Here’s a look at some of China’s biggest automakers:

— Shanghai Automotive Industries Corp.: State-owned SAIC, China’s biggest domestic automaker, exemplifies the successes and failures of the Communist Party’s efforts to create competitive Chinese auto brands by decree. SAIC manufactures vehicles for General Motors Co. and Volkswagen AG under rules that require global automakers to work through state-owned local partners. The popularity of GM and VW, each of which sold more than 1 million vehicles in China last year, has brought SAIC a flood of revenue. But SAIC has struggled to fulfill the ruling party’s orders to develop its own brands that appeal to consumers – its own-brand unit is losing money. “It’s a pity SAIC can’t just stick to making VWs and Chevys,” said Bernstein Research in a report in October.

— Dongfeng Motor Corp.: State-owned Dongfeng is the local assembler for Honda Motor Co., Nissan Motor Co. and France’s PSA Peugeot Citroen and sells trucks and buses under its own brand. It owns 14 percent of Peugeot and the two companies pledged to cooperate in technology, research, manufacturing and overseas distribution. Like other state-owned automakers, Dongfeng benefits from government financial support and other favors. Dongfeng has been hurt lately by weakness in sales of Japanese brands as buyers opt for European competitors.

— Geely Holding Co.: One of China’s biggest independent auto brands, Geely burst onto the global stage in 2010 with its $1.8 billion acquisition of Sweden’s Volvo Cars. Geely represents a new generation of industry growth after Beijing had little success trying to use shotgun marriages between global automakers and state companies to create appealing Chinese brands. At home, Geely was known for whimsically named brands including Gleagle and Englon and for uneven quality. Geely and other independents such as Chery Automobile Co. face intense pressure from bigger, richer global rivals that are eroding their market share. In May, the company announced it will focus on marketing a single Geely brand and phase out Gleagle and other names.

— BYD Auto Co.: BYD – short for “Build Your Dreams” – is China’s most advanced developer of electric cars. The company was founded in 2003 by engineer Wang Chuanfu, whose BYD Co. is one of the world’s biggest producers of rechargeable batteries for mobile phones and other products. In 2008, Warren Buffett’s Berkshire Hathaway Inc. paid $230 million for 10 percent of the parent BYD Co. Last year, BYD Auto opened a U.S. factory in Lancaster, California, to produce electric buses. BYD should be ideally placed to benefit from the Communist Party’s ambitions to create a Chinese electric car industry but consumer interest is lackluster.

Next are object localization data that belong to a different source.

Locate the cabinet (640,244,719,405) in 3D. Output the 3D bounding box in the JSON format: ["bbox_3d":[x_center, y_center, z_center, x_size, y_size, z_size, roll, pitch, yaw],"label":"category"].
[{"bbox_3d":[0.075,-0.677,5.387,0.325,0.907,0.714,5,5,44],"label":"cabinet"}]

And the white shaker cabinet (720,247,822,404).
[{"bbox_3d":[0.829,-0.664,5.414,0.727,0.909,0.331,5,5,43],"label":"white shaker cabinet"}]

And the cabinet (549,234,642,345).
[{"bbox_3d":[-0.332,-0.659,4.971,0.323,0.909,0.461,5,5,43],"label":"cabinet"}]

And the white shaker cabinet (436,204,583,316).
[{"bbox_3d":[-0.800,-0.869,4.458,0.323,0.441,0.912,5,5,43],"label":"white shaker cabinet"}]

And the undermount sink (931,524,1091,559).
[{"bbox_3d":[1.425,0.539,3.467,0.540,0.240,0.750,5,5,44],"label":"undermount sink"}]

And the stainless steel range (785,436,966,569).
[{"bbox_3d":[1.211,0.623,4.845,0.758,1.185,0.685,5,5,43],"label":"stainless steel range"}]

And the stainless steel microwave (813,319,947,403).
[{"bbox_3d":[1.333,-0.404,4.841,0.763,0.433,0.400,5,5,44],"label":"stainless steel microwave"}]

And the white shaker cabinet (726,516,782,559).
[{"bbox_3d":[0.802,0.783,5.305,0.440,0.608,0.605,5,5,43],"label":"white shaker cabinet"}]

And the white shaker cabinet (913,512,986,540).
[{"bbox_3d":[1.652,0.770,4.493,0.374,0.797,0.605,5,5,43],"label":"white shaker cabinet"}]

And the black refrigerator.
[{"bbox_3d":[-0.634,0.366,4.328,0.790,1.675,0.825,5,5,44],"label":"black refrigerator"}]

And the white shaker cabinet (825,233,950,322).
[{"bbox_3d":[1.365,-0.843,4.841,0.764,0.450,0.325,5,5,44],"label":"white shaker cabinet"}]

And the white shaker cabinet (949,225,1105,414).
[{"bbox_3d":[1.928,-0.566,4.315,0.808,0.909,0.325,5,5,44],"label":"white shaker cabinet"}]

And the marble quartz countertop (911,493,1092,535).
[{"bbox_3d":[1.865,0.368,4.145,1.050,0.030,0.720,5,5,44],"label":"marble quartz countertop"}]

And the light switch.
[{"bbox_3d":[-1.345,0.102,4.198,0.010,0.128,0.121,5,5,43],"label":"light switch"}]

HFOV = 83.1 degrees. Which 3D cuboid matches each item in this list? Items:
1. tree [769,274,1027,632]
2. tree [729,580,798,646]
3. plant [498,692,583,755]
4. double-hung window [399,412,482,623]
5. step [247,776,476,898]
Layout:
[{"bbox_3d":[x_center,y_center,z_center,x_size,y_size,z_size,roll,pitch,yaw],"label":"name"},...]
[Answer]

— Great Wall Motors Ltd.: Great Wall became the Chinese industry’s breakout success story in 2013 on the popularity of its SUVs but is struggling with falling sales. The company appointed the auto industry’s first female chief executive, Wang Fengying, in 2003, a decade before Mary Barra became CEO of General Motors Co. Great Wall is one of China’s biggest auto exporters, selling its Haval series of SUVs in Russia, South Africa and other developing markets, plus a few in Italy. But its share of its critical home market is under pressure from foreign and lower-priced Chinese brands. Industry analysts say Great Wall fails to invest enough in developing new technology and models.